> WHAT NEEDS TO BE DONE
Once the line containing "M484,440L521,399L526,403L559,366" is found in the entries below, restate it and each following line word for word, stopping after the line containing "M1022,855L1070,805L1077,801L1093,802".

_ _ _

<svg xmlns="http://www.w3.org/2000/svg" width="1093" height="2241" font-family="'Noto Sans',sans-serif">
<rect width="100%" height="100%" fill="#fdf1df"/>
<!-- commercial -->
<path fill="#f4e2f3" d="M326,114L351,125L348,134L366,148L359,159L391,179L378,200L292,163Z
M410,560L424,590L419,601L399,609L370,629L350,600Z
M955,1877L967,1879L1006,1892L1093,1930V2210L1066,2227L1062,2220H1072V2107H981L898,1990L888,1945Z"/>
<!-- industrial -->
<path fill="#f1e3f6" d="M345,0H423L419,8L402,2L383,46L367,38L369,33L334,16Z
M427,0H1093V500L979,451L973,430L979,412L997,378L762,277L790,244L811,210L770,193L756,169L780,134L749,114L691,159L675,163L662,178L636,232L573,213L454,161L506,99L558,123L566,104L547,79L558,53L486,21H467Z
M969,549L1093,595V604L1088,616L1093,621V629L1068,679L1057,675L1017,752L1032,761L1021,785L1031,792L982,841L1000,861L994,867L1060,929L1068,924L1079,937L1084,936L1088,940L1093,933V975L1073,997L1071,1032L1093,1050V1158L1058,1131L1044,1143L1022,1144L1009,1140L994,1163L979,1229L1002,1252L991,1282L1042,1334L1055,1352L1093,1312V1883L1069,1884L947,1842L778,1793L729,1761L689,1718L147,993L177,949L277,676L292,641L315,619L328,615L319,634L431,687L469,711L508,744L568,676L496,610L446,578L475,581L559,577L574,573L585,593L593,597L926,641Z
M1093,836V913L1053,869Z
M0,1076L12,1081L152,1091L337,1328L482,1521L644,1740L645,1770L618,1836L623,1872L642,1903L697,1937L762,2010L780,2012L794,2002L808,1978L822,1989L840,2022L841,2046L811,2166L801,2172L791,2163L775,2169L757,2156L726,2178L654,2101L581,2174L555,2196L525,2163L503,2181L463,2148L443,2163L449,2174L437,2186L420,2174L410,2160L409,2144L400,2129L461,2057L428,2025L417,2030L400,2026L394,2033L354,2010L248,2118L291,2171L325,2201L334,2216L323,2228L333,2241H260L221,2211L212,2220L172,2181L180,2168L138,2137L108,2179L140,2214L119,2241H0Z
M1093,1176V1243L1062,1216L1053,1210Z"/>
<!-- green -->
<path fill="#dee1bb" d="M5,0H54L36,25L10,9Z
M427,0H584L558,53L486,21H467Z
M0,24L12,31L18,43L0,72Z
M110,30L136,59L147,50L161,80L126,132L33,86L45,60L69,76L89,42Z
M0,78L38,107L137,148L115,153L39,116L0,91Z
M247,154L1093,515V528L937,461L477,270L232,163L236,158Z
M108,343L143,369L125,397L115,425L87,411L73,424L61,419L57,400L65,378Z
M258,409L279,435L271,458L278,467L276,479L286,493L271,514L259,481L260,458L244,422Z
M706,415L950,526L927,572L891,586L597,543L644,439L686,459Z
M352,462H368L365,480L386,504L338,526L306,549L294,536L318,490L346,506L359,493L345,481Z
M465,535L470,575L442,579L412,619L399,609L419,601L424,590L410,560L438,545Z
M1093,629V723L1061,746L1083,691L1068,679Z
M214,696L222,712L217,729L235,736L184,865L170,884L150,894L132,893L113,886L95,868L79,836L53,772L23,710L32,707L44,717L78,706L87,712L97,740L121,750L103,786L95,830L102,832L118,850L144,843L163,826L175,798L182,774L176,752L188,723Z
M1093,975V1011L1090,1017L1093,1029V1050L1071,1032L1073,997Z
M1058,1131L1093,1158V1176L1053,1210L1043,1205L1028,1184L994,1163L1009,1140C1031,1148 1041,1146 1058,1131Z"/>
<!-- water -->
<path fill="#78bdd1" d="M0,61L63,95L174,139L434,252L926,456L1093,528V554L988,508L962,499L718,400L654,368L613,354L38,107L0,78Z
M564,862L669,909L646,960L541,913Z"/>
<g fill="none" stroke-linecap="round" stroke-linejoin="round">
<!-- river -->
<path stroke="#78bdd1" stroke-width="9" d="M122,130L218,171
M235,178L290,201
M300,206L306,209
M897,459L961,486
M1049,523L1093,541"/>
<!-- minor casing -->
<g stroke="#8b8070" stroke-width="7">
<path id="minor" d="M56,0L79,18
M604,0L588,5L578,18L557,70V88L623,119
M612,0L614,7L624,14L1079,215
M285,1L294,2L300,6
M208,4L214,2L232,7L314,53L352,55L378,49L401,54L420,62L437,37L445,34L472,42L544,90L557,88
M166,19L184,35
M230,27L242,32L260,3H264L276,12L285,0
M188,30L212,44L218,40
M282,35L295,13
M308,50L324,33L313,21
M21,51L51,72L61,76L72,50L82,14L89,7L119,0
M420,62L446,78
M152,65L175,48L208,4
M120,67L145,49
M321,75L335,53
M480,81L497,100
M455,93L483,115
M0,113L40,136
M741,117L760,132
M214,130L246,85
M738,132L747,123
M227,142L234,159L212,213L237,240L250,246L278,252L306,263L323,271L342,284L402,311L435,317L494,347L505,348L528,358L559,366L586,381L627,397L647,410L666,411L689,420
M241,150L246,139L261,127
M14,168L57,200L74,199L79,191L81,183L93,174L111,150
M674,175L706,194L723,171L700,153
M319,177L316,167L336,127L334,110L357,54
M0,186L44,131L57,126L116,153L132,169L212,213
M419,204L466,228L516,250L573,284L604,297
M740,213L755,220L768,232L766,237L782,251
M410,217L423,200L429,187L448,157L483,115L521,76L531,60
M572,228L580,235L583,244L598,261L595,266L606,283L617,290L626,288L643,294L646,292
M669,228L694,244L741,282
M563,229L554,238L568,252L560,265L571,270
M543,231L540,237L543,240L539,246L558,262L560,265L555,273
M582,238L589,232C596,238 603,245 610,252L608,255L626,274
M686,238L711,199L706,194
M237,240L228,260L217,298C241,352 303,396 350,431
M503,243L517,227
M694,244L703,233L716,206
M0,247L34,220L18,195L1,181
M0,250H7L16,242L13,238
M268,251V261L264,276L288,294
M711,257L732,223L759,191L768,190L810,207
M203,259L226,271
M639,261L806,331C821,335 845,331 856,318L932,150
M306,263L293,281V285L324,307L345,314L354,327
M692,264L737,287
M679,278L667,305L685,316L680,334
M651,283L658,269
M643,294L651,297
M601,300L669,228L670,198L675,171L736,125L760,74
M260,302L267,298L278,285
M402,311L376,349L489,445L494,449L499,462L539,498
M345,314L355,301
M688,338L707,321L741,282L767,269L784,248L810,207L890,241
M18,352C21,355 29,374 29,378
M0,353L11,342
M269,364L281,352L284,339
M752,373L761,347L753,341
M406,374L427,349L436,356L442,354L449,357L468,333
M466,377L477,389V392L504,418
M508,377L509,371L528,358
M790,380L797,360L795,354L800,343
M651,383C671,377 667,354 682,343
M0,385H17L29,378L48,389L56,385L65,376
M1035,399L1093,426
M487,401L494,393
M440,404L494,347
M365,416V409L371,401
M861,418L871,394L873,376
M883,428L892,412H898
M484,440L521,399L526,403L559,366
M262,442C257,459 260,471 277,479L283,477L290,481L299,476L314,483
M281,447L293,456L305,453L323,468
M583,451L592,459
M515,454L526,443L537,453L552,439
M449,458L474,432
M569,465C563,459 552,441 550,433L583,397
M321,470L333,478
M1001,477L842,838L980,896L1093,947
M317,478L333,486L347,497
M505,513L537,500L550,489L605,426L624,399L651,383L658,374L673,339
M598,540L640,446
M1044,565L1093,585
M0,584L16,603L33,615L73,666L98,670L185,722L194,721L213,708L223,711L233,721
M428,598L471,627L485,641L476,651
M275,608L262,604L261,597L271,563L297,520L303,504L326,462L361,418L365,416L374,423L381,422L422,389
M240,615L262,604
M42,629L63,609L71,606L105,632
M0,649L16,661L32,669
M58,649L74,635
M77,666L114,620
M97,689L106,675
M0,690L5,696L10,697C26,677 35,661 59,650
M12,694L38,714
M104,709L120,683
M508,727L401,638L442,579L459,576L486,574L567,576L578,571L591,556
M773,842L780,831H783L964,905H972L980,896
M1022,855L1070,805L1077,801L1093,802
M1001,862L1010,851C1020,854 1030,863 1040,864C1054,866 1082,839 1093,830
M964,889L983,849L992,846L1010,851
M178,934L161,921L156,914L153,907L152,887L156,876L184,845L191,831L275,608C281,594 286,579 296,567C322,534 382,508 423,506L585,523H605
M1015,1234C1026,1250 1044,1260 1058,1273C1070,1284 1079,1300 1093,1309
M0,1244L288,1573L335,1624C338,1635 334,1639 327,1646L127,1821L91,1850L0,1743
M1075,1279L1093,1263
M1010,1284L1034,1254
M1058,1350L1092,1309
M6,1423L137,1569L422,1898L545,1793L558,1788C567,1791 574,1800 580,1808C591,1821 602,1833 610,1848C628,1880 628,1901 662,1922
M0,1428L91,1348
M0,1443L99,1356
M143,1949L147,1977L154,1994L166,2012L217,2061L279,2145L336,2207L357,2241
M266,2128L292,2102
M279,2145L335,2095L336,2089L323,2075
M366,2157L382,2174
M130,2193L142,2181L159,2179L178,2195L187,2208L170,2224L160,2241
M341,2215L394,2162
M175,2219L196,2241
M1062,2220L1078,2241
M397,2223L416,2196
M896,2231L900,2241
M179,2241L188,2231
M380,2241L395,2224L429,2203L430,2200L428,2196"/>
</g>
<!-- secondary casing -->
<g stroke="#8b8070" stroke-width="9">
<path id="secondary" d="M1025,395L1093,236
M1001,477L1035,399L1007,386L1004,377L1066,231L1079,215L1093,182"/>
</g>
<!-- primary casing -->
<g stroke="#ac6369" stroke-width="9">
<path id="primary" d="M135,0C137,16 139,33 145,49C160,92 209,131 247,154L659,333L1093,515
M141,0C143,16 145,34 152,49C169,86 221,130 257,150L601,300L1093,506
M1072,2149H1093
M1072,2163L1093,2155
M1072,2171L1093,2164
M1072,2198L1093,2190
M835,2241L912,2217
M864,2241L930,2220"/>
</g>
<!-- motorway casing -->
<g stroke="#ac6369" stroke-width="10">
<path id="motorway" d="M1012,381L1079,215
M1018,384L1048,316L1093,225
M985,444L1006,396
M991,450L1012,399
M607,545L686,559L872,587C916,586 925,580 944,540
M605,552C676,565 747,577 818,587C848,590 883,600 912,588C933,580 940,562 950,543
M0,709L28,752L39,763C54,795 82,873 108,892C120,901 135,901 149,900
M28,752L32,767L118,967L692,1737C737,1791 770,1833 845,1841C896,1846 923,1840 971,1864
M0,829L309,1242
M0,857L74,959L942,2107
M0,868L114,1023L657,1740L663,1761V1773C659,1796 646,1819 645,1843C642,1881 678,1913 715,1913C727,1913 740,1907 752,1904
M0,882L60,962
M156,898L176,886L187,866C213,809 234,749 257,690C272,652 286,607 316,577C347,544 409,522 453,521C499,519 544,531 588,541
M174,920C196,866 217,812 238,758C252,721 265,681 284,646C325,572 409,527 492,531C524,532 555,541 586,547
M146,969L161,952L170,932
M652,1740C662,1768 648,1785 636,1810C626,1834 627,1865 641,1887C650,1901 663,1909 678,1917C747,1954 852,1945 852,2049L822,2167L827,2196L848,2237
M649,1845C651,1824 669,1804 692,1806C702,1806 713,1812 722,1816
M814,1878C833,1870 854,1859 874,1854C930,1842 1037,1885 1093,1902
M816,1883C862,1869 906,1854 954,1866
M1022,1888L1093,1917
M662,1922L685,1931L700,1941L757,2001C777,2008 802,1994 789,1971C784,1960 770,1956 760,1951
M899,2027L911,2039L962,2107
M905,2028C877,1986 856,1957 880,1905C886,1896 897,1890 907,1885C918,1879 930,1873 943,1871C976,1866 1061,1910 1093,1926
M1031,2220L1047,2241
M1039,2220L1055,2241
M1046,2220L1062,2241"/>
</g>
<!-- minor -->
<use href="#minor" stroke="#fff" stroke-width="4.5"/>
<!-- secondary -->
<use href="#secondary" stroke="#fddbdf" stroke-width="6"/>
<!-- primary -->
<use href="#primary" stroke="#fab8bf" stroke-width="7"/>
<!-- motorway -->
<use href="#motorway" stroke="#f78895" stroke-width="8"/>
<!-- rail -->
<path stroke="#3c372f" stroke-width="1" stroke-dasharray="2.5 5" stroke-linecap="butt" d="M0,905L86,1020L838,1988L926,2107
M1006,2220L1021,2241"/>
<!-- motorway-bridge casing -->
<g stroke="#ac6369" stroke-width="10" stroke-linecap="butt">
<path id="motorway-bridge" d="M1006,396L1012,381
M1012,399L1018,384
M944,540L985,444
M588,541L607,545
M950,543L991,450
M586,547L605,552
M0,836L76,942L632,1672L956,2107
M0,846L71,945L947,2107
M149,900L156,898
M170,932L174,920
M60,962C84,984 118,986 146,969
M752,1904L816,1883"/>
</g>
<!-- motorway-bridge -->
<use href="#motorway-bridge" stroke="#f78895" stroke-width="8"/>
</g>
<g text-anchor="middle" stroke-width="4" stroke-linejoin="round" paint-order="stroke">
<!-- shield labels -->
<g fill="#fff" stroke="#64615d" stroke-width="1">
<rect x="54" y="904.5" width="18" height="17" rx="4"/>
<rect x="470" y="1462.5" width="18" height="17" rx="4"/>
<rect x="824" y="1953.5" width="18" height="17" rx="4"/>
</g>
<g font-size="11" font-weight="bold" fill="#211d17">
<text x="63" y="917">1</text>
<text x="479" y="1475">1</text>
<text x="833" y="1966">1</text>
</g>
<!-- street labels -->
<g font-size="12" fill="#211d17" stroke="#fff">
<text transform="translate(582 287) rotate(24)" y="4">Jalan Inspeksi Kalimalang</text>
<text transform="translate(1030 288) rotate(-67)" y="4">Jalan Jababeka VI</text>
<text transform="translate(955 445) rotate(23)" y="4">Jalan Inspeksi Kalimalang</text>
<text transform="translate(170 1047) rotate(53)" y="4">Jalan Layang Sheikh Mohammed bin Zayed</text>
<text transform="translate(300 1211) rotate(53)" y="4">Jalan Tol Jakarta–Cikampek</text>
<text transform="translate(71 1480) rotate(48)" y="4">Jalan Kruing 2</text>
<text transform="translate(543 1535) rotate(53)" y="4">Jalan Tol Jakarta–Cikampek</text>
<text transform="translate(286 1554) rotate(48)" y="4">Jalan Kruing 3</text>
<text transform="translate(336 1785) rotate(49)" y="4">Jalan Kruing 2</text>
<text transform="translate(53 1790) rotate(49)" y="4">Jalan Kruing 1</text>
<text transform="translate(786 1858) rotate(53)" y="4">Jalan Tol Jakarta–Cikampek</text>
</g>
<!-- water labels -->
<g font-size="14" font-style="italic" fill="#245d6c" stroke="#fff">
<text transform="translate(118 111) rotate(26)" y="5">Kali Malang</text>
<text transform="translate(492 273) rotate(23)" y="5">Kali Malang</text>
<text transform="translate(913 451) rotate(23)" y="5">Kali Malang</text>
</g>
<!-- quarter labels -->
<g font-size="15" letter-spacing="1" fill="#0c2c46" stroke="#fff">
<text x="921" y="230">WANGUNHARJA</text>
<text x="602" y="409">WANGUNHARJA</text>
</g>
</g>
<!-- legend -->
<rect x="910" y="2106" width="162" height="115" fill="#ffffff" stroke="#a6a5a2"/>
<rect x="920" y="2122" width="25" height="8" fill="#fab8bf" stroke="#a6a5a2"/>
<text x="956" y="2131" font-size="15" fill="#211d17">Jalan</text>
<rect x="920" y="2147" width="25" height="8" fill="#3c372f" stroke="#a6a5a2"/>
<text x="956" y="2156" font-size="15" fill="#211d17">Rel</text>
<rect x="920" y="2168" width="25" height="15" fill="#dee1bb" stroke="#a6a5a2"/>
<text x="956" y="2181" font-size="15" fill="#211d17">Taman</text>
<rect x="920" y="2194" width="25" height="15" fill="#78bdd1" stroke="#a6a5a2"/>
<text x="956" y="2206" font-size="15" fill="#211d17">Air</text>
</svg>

_ _ _

> OUTPUT OF THE TASK
M484,440L521,399L526,403L559,366
M262,442C257,459 260,471 277,479L283,477L290,481L299,476L314,483
M281,447L293,456L305,453L323,468
M583,451L592,459
M515,454L526,443L537,453L552,439
M449,458L474,432
M569,465C563,459 552,441 550,433L583,397
M321,470L333,478
M1001,477L842,838L980,896L1093,947
M317,478L333,486L347,497
M505,513L537,500L550,489L605,426L624,399L651,383L658,374L673,339
M598,540L640,446
M1044,565L1093,585
M0,584L16,603L33,615L73,666L98,670L185,722L194,721L213,708L223,711L233,721
M428,598L471,627L485,641L476,651
M275,608L262,604L261,597L271,563L297,520L303,504L326,462L361,418L365,416L374,423L381,422L422,389
M240,615L262,604
M42,629L63,609L71,606L105,632
M0,649L16,661L32,669
M58,649L74,635
M77,666L114,620
M97,689L106,675
M0,690L5,696L10,697C26,677 35,661 59,650
M12,694L38,714
M104,709L120,683
M508,727L401,638L442,579L459,576L486,574L567,576L578,571L591,556
M773,842L780,831H783L964,905H972L980,896
M1022,855L1070,805L1077,801L1093,802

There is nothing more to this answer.